Tickertape, the fintech startup, has laid off 29 employees, or nearly 30% of its workforce, as part of an internal restructuring process. The company’s LinkedIn page currently shows that it has 100 employees.
The retrenchments were an unfortunate but necessary step in the firm’s path to become financially sustainable, according to Tickertape founder and CEO Ujjwal Ankur, who described the layoffs as one of the most difficult days for him professionally. Ankur stated that the 29 employees are immediately available to join other companies across multiple verticals, without mentioning the teams impacted by the layoffs. Ankur also reached out to fellow cofounders online for hiring the impacted employees.
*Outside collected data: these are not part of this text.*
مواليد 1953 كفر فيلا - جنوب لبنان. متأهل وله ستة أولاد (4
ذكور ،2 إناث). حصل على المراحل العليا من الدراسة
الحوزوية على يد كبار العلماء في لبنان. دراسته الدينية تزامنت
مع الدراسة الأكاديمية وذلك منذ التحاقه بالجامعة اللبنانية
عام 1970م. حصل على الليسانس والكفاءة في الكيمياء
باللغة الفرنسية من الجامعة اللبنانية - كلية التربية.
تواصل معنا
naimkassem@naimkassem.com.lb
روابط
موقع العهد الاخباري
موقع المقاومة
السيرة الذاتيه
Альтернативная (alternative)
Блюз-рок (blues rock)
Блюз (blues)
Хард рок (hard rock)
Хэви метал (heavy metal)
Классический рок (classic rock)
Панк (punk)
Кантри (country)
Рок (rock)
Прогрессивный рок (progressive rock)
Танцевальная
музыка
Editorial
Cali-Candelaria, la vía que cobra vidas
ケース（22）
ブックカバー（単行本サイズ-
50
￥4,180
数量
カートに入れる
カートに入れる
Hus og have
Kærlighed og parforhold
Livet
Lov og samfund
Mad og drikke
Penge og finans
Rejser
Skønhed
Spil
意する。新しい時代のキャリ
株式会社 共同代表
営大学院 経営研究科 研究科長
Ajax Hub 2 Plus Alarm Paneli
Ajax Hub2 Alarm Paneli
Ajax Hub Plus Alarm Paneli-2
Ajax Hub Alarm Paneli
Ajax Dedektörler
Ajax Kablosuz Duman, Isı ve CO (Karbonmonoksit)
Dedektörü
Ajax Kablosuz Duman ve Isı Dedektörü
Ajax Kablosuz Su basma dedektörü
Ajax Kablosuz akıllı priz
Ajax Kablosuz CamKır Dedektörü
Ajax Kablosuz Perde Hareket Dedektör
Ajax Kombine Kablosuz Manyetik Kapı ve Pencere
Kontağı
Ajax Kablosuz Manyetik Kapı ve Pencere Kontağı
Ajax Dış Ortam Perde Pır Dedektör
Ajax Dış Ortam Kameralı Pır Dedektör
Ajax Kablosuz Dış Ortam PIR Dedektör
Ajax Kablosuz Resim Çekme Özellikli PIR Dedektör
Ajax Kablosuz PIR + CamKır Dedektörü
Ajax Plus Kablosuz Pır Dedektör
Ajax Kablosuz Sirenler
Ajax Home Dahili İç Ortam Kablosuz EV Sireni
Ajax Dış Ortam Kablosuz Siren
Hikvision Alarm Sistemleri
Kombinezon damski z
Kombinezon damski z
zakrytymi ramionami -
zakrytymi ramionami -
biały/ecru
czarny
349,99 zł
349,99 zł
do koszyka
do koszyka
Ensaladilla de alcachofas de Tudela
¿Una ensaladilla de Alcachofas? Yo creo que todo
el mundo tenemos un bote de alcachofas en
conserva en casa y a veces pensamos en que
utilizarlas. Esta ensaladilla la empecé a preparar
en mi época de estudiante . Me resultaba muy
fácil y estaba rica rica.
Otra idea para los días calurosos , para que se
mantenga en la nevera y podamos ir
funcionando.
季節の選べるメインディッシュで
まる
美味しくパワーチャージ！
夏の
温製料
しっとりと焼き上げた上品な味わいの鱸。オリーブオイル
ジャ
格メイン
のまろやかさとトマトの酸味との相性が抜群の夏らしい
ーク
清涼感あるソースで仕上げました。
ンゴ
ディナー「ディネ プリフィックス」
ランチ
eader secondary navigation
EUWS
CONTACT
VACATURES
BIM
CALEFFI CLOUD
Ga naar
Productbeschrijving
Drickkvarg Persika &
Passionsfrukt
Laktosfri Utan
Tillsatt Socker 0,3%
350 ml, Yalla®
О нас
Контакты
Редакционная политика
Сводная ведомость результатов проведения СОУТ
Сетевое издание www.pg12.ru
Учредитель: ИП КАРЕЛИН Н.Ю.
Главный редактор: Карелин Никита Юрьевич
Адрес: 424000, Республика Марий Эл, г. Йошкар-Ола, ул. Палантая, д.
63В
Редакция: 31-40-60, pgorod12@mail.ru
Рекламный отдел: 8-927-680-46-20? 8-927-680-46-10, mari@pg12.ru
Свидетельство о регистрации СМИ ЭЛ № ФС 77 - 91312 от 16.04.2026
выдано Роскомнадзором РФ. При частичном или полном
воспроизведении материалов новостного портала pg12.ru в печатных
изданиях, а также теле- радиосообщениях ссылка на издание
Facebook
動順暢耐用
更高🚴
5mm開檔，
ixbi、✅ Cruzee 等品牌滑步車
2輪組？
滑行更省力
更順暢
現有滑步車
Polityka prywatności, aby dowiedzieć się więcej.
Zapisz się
Tickertape, which offers a one-stop platform for tools and services that enable investors to delve deeper into stocks, ETFs and mutual funds, was founded in 2015. It operated as an entity of fintech startup Smallcase till November 2021 when it raised $5m and was spun off as a separate entity in the same year. The layoffs are likely the result of mounting losses and the ongoing funding winter in the Indian startup ecosystem. Tickertape raked up a loss of INR 16.4 Cr in FY22, while its revenue stood at INR 3.01 Cr.
Tickertape is the latest fintech startup to fire employees in recent months. Neobanking platform OPEN fired 47 employees, while buy-now-pay-later soonicorn Simpl fired 120-150 employees. Teen-focused fintech platform FamPay also witnessed multiple top-level exits while it culled its workforce by 50. Fintech ZestMoney was also said to be laying off nearly 30% of its workforce as part of a cost-cutting exercise after its planned acquisition deal with PhonePe fell through.
Although fintech continues to be the choice of sector for investors, global macroeconomic headwinds, coupled with adverse market conditions, have dried up funding. Many fintechs have resorted to mass layoffs and shelving expansion plans in a bid to consolidate operations and focus on profitability.